───── PROVIDED PASSAGE

Leetcode

Validate Binary Search Tree

Approach 1: Recursive

  • Time:O(n)
  • Space:O(h)

C++

class Solution {
 public:
  bool isValidBST(TreeNode* root) {
    return isValidBST(root, nullptr, nullptr);
  }

 private:
  bool isValidBST(TreeNode* root, TreeNode* minNode, TreeNode* maxNode) {
    if (!root)
      return true;
    if (minNode && root->val <= minNode->val)
      return false;
    if (maxNode && root->val >= maxNode->val)
      return false;

    return isValidBST(root->left, minNode, root) &&
           isValidBST(root->right, root, maxNode);
  }
};

JAVA

class Solution {
  public boolean isValidBST(TreeNode root) {
    return isValidBST(root, null, null);
  }

  private boolean isValidBST(TreeNode root, TreeNode minNode, TreeNode maxNode) {
    if (root == null)
      return true;
    if (minNode != null && root.val <= minNode.val)
      return false;
    if (maxNode != null && root.val >= maxNode.val)

──────────
───── EXTRACTED INFORMATION

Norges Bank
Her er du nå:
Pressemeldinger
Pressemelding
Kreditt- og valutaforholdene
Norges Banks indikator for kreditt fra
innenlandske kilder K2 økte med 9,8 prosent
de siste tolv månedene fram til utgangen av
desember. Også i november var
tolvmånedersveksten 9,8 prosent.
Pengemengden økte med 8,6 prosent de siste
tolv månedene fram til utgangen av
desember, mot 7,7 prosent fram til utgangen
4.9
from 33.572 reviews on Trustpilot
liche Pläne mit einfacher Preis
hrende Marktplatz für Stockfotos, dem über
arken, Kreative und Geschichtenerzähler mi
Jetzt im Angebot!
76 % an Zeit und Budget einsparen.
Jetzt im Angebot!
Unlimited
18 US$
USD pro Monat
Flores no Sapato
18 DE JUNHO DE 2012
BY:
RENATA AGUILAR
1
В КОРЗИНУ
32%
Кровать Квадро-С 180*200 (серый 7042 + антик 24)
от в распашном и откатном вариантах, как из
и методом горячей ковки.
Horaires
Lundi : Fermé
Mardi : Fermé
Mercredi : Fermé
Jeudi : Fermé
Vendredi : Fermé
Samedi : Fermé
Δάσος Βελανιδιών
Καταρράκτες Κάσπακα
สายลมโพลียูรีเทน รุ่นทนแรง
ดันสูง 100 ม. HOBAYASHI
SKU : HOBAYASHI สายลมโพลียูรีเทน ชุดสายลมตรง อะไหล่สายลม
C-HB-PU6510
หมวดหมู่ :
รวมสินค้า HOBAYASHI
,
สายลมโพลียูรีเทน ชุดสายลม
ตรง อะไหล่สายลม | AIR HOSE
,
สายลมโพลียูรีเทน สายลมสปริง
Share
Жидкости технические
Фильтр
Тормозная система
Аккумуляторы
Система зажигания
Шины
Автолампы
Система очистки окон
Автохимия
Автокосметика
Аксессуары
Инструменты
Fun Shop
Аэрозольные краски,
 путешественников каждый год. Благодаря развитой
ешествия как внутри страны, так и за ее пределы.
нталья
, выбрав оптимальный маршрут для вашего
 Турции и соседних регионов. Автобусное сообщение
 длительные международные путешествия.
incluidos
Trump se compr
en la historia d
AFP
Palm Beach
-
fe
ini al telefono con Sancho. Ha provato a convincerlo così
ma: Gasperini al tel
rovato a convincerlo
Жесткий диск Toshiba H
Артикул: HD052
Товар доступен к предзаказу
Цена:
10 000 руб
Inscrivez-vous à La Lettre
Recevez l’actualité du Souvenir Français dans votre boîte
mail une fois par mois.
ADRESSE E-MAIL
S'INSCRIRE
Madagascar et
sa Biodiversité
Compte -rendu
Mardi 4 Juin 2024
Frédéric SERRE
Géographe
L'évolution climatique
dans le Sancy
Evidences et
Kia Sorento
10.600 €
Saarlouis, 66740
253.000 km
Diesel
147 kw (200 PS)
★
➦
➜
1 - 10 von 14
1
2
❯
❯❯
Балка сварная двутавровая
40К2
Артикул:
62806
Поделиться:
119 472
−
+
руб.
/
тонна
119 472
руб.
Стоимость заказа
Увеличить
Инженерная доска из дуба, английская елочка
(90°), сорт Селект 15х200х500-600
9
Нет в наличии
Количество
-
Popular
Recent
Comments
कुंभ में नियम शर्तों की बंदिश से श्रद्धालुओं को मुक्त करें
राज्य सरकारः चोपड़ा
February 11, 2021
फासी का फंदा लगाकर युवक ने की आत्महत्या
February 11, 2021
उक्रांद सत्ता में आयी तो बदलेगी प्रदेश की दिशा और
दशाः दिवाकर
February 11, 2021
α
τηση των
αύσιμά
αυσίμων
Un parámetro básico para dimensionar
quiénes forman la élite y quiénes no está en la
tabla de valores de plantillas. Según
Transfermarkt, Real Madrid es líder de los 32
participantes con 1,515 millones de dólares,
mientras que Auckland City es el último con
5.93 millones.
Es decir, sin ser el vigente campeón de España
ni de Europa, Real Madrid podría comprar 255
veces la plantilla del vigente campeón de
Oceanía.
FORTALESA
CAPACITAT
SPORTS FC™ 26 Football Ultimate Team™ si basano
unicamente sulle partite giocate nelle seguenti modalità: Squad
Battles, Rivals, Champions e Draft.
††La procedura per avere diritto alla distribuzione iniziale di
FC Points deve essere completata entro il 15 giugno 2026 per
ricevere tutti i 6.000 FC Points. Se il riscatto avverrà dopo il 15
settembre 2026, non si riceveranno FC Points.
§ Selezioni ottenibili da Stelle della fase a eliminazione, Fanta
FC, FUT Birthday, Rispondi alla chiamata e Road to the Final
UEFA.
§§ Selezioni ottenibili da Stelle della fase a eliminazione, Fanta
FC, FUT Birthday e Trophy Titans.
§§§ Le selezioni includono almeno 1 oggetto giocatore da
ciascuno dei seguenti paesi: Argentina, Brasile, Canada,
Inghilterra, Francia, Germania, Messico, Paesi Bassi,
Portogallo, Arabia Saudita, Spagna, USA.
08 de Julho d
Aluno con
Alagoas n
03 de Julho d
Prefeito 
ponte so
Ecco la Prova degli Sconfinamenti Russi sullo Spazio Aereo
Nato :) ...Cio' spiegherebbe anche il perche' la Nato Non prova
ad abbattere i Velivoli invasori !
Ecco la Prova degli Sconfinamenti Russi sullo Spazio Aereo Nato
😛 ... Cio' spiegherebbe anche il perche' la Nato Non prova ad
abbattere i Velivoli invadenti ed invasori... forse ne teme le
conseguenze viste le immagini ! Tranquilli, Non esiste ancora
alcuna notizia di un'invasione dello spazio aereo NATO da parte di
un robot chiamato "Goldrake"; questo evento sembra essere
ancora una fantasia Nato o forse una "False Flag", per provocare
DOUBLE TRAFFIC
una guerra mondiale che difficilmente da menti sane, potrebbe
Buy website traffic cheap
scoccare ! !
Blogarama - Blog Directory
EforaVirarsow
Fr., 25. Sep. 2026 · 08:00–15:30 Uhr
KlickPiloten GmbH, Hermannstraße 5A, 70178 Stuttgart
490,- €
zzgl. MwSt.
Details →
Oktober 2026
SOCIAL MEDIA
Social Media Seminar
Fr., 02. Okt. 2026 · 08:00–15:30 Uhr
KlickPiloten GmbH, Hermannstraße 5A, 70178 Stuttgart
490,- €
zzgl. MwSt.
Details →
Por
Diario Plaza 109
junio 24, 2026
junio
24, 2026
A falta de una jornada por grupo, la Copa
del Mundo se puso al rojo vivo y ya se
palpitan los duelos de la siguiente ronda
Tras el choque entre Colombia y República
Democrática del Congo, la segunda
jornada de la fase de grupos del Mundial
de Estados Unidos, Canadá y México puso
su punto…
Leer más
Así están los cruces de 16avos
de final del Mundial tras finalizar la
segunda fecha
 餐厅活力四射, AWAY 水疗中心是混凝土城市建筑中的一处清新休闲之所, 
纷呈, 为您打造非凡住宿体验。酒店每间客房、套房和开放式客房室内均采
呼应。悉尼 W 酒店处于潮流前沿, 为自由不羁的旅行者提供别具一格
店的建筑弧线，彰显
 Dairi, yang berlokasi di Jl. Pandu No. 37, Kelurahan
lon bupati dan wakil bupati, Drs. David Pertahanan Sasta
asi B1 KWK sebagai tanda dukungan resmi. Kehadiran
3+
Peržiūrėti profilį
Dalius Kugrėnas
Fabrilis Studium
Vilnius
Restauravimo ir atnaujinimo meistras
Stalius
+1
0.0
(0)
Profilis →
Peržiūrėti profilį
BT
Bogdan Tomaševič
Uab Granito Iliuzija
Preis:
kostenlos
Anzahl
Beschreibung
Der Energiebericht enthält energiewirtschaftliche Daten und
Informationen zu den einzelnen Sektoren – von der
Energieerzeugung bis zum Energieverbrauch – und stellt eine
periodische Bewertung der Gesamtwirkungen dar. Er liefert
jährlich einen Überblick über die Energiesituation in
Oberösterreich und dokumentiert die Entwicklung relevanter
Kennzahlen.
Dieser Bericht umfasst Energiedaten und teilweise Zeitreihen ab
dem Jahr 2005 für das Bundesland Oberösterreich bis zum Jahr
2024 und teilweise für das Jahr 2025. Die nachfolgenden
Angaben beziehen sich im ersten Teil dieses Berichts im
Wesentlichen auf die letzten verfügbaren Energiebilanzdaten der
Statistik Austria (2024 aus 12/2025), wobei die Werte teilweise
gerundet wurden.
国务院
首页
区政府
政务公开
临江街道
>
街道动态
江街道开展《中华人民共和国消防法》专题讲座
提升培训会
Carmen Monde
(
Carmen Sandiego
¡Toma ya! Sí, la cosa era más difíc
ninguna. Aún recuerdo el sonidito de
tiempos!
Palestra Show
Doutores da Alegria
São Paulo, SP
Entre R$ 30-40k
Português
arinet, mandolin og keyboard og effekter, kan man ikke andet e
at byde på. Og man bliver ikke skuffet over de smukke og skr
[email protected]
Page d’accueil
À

──────────

● EXERCISE DETAILS:
Reproduce the Validate Binary Search Tree solution text in full, word for word.

● REPLY TO THE EXERCISE:
Leetcode

Validate Binary Search Tree

Approach 1: Recursive

  • Time:O(n)
  • Space:O(h)

C++

class Solution {
 public:
  bool isValidBST(TreeNode* root) {
    return isValidBST(root, nullptr, nullptr);
  }

 private:
  bool isValidBST(TreeNode* root, TreeNode* minNode, TreeNode* maxNode) {
    if (!root)
      return true;
    if (minNode && root->val <= minNode->val)
      return false;
    if (maxNode && root->val >= maxNode->val)
      return false;

    return isValidBST(root->left, minNode, root) &&
           isValidBST(root->right, root, maxNode);
  }
};

JAVA

class Solution {
  public boolean isValidBST(TreeNode root) {
    return isValidBST(root, null, null);
  }

  private boolean isValidBST(TreeNode root, TreeNode minNode, TreeNode maxNode) {
    if (root == null)
      return true;
    if (minNode != null && root.val <= minNode.val)
      return false;
    if (maxNode != null && root.val >= maxNode.val)